I've never had any luck with Node.js on Windows either. I'm not familiar with GDevelop, but if it supports building for Electron then that implies that it allows building for the web as well; Maybe you could do that instead for the time being?
Well it isn't really without the need for a web browser; Since Electron is at the core just a Chromium browser that always loads the same web page. Personally I'm against this idea since if the program already runs in a browser it simply adds extra steps for people who want to play it and it means the user doesn't get to choose what browser they use.
Have you considered making it a progressive web application (PWA)?
I've found that to be pretty straight forward (I don't know anything about GDevelop though).
It allows a game to run in the browser OR be installed (on both desktop and mobile) so that it runs in its own window, feels like a native application, and functions offline. You can also publish them on the Google Play store, and in fact a lot of well known apps are actually PWAs - Tinder, Instagram, Spotify, Uber...
You said you've exported a web version, so yes, it most likely should be possible, though it might take a while.
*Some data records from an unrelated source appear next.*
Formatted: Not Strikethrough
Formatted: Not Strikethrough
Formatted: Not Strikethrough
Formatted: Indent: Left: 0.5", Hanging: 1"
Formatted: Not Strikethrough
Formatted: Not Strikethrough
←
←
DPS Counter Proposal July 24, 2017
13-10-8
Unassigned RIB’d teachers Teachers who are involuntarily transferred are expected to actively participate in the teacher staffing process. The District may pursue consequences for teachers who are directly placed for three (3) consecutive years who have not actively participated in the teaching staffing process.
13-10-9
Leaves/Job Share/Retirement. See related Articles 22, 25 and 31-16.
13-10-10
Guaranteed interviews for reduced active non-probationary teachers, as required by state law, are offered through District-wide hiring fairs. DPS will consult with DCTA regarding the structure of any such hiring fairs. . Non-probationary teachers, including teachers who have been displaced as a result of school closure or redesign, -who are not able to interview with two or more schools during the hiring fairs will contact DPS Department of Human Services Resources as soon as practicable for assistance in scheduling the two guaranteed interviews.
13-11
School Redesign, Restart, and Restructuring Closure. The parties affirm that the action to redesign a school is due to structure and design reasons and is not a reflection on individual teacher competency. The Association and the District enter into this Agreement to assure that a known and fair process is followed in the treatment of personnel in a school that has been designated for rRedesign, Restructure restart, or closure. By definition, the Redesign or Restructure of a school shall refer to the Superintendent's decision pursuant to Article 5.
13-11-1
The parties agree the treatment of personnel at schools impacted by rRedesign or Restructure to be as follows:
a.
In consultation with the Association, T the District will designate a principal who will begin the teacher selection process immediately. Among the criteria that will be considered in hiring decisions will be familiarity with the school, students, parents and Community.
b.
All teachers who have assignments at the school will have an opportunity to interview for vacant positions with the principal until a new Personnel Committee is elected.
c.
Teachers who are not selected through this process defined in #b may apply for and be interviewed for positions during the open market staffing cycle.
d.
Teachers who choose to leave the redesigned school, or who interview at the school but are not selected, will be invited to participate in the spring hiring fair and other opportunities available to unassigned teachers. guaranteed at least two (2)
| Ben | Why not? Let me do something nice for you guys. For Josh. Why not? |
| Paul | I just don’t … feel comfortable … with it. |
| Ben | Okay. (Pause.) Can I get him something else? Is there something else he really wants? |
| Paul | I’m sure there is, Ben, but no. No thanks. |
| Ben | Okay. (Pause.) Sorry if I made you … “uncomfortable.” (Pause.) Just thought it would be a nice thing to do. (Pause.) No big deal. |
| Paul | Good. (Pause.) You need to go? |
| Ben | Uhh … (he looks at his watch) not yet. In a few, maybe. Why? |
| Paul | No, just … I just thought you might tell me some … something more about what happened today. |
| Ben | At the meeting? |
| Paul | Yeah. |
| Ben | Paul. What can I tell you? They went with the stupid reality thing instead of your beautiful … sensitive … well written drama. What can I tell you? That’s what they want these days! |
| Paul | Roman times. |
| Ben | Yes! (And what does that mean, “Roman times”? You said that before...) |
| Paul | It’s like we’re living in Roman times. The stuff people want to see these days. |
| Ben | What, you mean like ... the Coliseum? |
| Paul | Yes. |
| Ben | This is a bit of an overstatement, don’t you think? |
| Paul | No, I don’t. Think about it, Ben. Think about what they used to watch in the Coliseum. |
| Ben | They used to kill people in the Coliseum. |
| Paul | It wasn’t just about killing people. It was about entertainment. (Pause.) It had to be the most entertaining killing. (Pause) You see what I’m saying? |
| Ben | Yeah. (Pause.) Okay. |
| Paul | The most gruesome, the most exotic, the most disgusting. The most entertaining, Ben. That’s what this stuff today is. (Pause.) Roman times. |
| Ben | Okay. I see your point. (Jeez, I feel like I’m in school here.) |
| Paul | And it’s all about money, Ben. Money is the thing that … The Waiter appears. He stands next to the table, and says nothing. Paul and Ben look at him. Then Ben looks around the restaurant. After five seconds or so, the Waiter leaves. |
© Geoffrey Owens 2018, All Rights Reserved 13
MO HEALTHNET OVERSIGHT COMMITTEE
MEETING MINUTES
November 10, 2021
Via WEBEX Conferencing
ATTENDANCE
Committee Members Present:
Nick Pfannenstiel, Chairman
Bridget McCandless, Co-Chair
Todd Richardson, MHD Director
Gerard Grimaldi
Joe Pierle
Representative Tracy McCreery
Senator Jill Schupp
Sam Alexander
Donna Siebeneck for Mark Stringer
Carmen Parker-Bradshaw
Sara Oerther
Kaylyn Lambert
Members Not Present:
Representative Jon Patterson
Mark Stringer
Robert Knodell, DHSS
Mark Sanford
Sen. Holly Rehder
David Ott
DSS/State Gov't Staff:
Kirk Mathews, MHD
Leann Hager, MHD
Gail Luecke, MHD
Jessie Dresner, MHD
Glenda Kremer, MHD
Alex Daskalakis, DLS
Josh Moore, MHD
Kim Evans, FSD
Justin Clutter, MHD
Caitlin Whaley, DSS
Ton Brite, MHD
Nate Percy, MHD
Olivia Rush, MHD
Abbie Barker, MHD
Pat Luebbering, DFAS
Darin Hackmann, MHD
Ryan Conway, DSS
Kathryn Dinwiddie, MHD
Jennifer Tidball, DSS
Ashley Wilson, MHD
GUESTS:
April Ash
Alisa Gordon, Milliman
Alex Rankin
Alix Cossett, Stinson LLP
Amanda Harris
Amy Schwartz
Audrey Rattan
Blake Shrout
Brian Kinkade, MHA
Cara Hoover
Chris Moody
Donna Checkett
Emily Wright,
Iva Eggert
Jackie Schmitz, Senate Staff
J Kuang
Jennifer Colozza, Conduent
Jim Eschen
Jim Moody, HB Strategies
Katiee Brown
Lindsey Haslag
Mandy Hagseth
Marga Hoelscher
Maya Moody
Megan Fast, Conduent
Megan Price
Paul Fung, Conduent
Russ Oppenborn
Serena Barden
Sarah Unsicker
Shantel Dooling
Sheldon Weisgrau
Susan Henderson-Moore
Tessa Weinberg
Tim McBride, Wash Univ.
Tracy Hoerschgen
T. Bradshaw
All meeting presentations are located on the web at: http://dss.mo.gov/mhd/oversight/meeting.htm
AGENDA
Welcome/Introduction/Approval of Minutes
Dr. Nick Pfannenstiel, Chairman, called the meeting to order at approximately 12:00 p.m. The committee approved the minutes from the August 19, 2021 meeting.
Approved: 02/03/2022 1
You should just need to add a script and some meta tags to the HTML, and add a few other small files (a manifest, a service worker and some icons), and then you must host the file on a secure website (ie. https, not just http - getting that set up is actually the hardest part).
When I was doing it (not starting with a GDevelop app), the most helpful tutorials I found were these:
https://developer.mozilla.org/en-US/docs/Web/Progressive_web_apps/Installable_PW...
https://medium.com/james-johnson/a-simple-progressive-web-app-tutorial-f9708e5f2...
https://web.dev/offline-cookbook/
Anyway, I'm not saying it's definitely the way to go, but it might be worth looking into.